Instructions for the task -
Find the line containing "Омивач скла літній SHELL 4л" in the listing below. Repeat it exactly, along with each following line up to and including the one containing "困難を乗り越えることで、日常生活でも「俺、".

[[ Material for this exercise open ]]

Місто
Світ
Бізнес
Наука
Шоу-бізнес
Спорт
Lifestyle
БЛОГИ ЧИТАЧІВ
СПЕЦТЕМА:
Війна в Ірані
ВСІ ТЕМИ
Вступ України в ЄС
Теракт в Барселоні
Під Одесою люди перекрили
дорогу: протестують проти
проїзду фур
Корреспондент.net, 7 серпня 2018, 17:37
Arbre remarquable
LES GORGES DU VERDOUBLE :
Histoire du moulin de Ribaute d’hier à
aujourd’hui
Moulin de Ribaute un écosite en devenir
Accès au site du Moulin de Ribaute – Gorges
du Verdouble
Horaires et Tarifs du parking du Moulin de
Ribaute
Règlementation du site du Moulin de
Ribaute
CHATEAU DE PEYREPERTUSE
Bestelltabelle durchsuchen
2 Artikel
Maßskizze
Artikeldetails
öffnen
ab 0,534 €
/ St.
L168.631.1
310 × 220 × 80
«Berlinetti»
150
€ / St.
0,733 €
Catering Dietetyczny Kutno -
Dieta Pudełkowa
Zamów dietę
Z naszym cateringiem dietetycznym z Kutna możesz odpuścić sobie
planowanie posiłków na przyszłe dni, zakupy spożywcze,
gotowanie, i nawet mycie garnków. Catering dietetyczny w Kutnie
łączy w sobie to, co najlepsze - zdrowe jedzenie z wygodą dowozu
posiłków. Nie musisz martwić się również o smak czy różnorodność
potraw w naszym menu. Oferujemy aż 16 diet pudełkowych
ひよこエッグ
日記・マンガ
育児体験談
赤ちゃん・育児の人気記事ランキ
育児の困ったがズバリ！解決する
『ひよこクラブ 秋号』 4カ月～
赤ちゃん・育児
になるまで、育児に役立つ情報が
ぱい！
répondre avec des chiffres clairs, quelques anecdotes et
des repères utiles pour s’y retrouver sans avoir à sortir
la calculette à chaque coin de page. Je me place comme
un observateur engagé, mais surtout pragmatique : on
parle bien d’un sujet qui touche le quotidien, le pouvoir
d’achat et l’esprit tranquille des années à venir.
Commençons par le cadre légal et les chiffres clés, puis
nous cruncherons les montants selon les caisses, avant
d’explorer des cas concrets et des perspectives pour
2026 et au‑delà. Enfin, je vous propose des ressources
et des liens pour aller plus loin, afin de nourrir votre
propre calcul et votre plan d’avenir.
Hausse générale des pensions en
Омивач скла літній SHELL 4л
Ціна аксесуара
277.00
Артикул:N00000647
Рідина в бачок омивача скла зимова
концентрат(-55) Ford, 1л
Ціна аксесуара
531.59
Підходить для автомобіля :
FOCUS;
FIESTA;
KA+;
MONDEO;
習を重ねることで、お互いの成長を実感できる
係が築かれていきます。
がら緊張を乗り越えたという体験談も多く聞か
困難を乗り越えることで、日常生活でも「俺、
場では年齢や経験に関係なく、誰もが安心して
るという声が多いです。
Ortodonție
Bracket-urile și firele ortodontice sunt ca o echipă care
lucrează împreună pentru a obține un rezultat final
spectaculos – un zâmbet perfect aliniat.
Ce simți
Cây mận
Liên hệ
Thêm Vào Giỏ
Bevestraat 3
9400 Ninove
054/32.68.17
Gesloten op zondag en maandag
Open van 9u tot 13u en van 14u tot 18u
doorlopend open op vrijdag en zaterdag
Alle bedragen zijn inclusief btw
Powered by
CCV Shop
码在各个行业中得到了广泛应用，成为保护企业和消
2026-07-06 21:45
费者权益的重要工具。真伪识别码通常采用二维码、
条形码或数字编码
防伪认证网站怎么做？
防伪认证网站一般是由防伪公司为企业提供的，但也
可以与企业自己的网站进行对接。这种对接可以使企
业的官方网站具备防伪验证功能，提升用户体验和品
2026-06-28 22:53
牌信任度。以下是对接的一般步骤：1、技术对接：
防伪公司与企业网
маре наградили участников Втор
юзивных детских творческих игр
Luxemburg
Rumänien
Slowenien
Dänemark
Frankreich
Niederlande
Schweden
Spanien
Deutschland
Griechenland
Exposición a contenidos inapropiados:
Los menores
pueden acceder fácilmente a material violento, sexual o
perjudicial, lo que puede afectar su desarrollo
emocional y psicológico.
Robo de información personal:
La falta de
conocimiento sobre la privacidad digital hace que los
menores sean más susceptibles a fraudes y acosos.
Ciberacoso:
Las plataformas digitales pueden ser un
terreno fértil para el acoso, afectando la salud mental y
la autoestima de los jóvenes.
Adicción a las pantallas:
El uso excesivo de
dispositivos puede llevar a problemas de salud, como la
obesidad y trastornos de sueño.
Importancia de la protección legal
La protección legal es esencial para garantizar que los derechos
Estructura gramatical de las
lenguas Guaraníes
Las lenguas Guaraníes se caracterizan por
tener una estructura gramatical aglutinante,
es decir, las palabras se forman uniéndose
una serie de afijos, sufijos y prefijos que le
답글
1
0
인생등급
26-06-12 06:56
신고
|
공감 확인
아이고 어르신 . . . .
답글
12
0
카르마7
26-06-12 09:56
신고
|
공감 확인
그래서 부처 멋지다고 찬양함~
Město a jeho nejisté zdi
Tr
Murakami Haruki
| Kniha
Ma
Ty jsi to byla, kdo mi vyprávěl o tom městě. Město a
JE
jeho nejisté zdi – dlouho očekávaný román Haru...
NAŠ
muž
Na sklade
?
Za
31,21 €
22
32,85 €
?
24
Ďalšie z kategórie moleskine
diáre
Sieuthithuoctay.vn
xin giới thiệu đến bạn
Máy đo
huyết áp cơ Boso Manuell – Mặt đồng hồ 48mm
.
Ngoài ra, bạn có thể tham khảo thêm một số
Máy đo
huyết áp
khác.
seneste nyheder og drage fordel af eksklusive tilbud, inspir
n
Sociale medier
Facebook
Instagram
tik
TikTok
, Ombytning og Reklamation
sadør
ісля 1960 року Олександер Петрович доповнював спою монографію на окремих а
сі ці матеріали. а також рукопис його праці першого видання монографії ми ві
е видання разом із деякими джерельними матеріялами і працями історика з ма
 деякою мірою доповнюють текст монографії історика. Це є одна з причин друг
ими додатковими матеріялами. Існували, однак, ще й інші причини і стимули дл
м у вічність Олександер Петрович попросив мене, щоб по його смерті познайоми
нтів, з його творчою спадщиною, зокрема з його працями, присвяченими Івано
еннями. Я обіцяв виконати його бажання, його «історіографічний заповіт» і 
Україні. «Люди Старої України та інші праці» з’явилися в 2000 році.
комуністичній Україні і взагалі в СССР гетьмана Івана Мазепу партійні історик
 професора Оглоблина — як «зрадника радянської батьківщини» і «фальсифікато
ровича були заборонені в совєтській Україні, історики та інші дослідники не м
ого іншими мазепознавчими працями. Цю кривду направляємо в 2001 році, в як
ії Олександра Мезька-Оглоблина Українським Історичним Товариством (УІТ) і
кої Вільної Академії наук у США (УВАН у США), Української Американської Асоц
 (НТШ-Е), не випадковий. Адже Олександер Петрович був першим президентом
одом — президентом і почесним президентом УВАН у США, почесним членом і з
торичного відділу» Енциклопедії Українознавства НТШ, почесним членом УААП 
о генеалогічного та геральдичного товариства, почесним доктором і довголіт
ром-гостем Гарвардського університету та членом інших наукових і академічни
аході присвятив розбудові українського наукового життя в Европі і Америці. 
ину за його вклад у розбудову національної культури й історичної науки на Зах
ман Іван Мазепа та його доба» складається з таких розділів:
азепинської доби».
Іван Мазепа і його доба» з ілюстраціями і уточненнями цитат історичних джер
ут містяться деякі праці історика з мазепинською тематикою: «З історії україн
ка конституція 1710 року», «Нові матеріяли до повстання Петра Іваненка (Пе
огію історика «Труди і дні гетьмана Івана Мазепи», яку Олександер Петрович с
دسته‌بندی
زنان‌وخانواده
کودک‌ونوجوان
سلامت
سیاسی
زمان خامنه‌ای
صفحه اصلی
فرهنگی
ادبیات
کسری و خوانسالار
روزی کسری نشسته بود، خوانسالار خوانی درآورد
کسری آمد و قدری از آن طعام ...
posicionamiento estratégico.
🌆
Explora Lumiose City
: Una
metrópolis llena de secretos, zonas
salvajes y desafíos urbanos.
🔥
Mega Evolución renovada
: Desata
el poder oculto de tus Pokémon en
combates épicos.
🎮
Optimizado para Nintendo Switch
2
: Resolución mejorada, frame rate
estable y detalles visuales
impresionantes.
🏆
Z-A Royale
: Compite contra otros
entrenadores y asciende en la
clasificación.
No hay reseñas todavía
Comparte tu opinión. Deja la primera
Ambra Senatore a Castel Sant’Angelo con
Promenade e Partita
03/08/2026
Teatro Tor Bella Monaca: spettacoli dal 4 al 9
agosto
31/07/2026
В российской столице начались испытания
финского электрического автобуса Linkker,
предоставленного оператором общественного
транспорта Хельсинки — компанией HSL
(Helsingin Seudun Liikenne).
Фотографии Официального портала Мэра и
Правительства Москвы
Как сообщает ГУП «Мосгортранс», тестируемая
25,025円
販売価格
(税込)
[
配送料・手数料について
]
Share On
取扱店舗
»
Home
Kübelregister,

[[ Material for this exercise closed ]]

Exercise result -
Омивач скла літній SHELL 4л
Ціна аксесуара
277.00
Артикул:N00000647
Рідина в бачок омивача скла зимова
концентрат(-55) Ford, 1л
Ціна аксесуара
531.59
Підходить для автомобіля :
FOCUS;
FIESTA;
KA+;
MONDEO;
習を重ねることで、お互いの成長を実感できる
係が築かれていきます。
がら緊張を乗り越えたという体験談も多く聞か
困難を乗り越えることで、日常生活でも「俺、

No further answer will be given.